* What you have to do:
Please extend the court report on the widow's claim to William Bennett's estate, picking up right after its final sentence.

* Document text:
After the death of the lender in 1905, held that the sum of £3000 contained in the deed of acknowledgment was heritable as regarded the widow's jus relictce.
Dawson's Trustees v. Dawson, July 9, 1896, 23 R. 1006, 33 S.L.R. 749, followed.
On 8th May 1906 Elsie Mary Byrne, executrix-dative of the deceased Margaret Brown Byrne or Bennett, widow of William Bennett, wine and spirit merchant, Govan, raised an action against Robert Sutherland and others, executors-nominate of the said William Bennett, in which she sought declarator that she, as executrix of Mrs Bennett, was entitled to payment of one—half of the net amount of the moveable or personal estate of William Bennett, to which Mrs Bennett had been entitled jure relictce upon his death. The net value of the moveable estate was about £50,000.
The defenders admitted that as William Bennett had died without children, Mrs Bennett became entitled to one-half of her husband's moveable estate as jus relictce, and that as Mrs Bennett had died without receiving payment, the right thereto had passed to the pursuer; but they denied that a certain sum of £3000 which had been deposited by Mr Bennett with Messrs Thomas and James Bernard, Limited, fell within the fund on which was to be calculated Mrs Bennett's jus relictce.
Messrs Bernard's deed of acknowledgment, referred to as No. 12 of process, on the back of which were four receipts for interest “to date,” the last being dated 8th May 1902, was:—“9th Nov. 1898.—Mr William Bennett, 113 Langlands Road, Glasgow. — Dear Sir,—With reference to yours of 7th inst. to our Mr Brownhill, we hereby acknowledge that you have deposited with us three thousand pounds stg. (£3000), which we, at your request, are to hold as a loan from you. We propose to pay int. on this half-yearly, which we presume will be agreeable to you.—We are, Yours faithfully,—for Thomas & James Bernard Limited, J. J. Balleny.”

Extracted records:

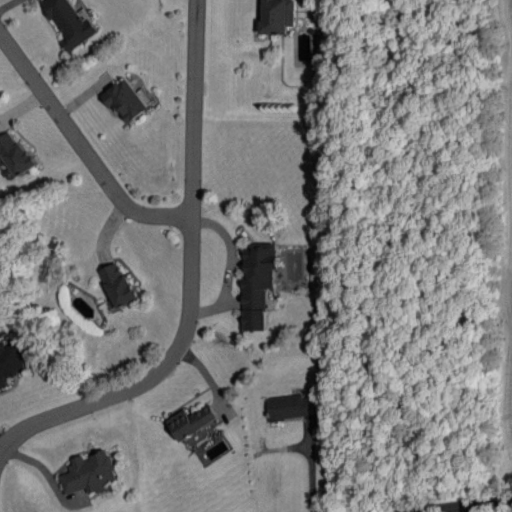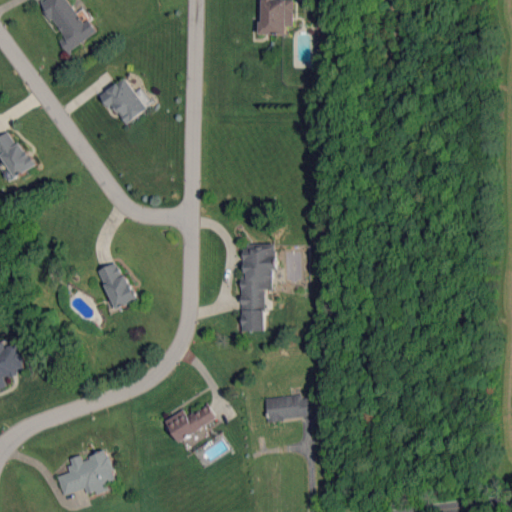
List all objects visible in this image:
building: (276, 16)
building: (70, 23)
building: (126, 101)
road: (83, 146)
building: (15, 153)
road: (192, 284)
building: (257, 284)
building: (119, 285)
building: (11, 362)
building: (289, 407)
building: (192, 421)
building: (89, 474)
road: (470, 506)
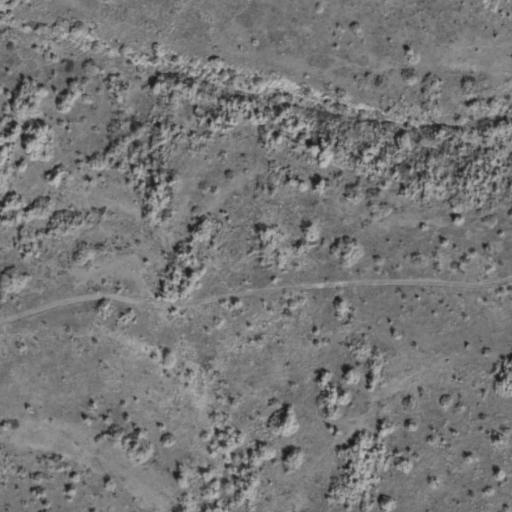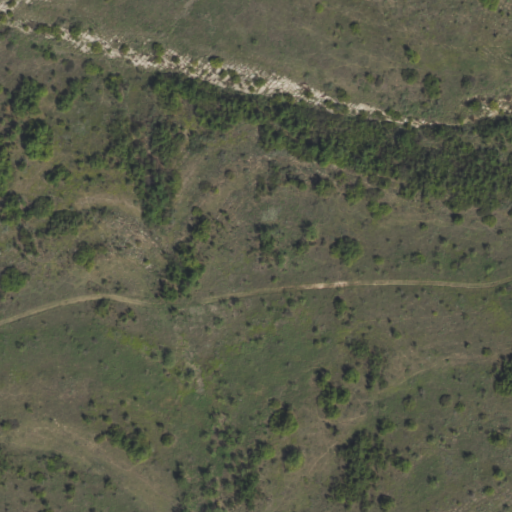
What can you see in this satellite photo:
road: (255, 280)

* The result:
The pursuer pleaded, inter alia—“(3) The said sum of £3000 held on deposit by the said Thomas & James Bernard Limited, being part of the moveable estate of the deceased William Bennett, the pursuer is entitled to have the same included in the jus relictce fund.”
On 22nd November 1906 the Lord Ordinary ( Dundas) pronounced the following interlocutor:—“Repels the third plea-in-law for the pursuer, and appoints the cause to be enrolled for further procedure: Reserves the question of expenses, and, on the motion of the pursuer, grants leave to reclaim.”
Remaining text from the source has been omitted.